"Крупная рыба" Дэниел Уоллес
Рецензии на книги
Шестая книга за этот год.
Познакомилась с новым автором. Впечатления от нового знакомого весьма недурные. Книга очень домашняя, лёгкая и немного грустная. Много мыслей в моей голове после прочтения не обнаружено, но приятное послевкусие осталось. Единственная дума - ВОТ БЫ МНЕ ТАКОГО ОТЦА.
Такие отцы - сказочники будут великолепными рассказчиками историй на ночь своим детям. Но плохими мужьями - мужа такого не хочу.
Но отодвигая мысли о нехорошем муже, становлюсь ребёнком и с упоением погружаюсь в мир приключений, мифов, легенд и анекдотов.
Поговаривают, что фильм, снятый Бертоном (или Бартоном или Бёртоном))))))) намного ярче и перспективнее книги. Очень бы хотелось посмотреть.
выдержка из книги
– Ты, – слова помимо моей воли рвутся наружу, – ты веришь?…
– Верю во что? – спрашивает он, и его небольшие голубые глаза впиваются в меня.
– В Царство Небесное, – отвечаю я.
– Что за вопрос, – говорит он, и голос его крепнет. – Не знаю, право, смогу ли выразить это словами. Но это напоминает мне – останови меня, если уже это слышал, – о дне, когда Иисус подменял святого Петра у ворот. В общем, стоит однажды Иисус на страже и видит, как к воротам приближается какой‑то старик.

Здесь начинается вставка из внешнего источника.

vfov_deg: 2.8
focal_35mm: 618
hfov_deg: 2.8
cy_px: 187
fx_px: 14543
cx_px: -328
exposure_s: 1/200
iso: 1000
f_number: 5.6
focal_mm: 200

«Что ты сделал для того, чтобы попасть в Царство Небесное?» – спрашивает его Иисус.
И старик отвечает: «Увы, не слишком много. Я – простой плотник, проживший тихую жизнь. Единственное, что было замечательного в моей жизни, – это мой сын».
«Твой сын?» – с любопытством спрашивает Иисус.

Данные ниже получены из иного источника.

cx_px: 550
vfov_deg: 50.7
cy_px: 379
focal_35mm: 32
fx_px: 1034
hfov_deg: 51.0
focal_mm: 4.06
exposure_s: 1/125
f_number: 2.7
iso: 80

«Да, это был прекрасный сын, – отвечает старик. – Его рожденье было совершенно необыкновенным, а позже он чудесным образом преобразился. А еще он стал известен на весь мир, и до сих пор многие люди любят его».
Христос смотрит на него и, крепко обняв, восклицает: «Отец, отец!»
И старик тоже стискивает его в объятиях и говорит: «Это ты, Пиноккио?»
Он хрипло смеется, а я улыбаюсь, качая головой.
................
– И все‑таки. Как насчет сегодня, папа?
– Что «насчет сегодня?» – полусонно спрашивает он.
– Бог, небо и прочее. Как думаешь: есть они или нет? Я понимаю, может быть, завтра ты будешь думать иначе. Но сегодня, сейчас, что ты думаешь? Я очень хочу знать, папа. Папа? – окликаю я его, потому что он как будто уплывает от меня в самый глубокий из снов. – Папа?
И он открывает глаза, обращая на меня их бледную детскую синеву, внезапно наливающуюся упорством, и говорит, говорит мне, его сыну, сидящему у его смертного ложа и ожидающему его по‑следнего вздоха, он говорит: – Это ты, Пиноккио?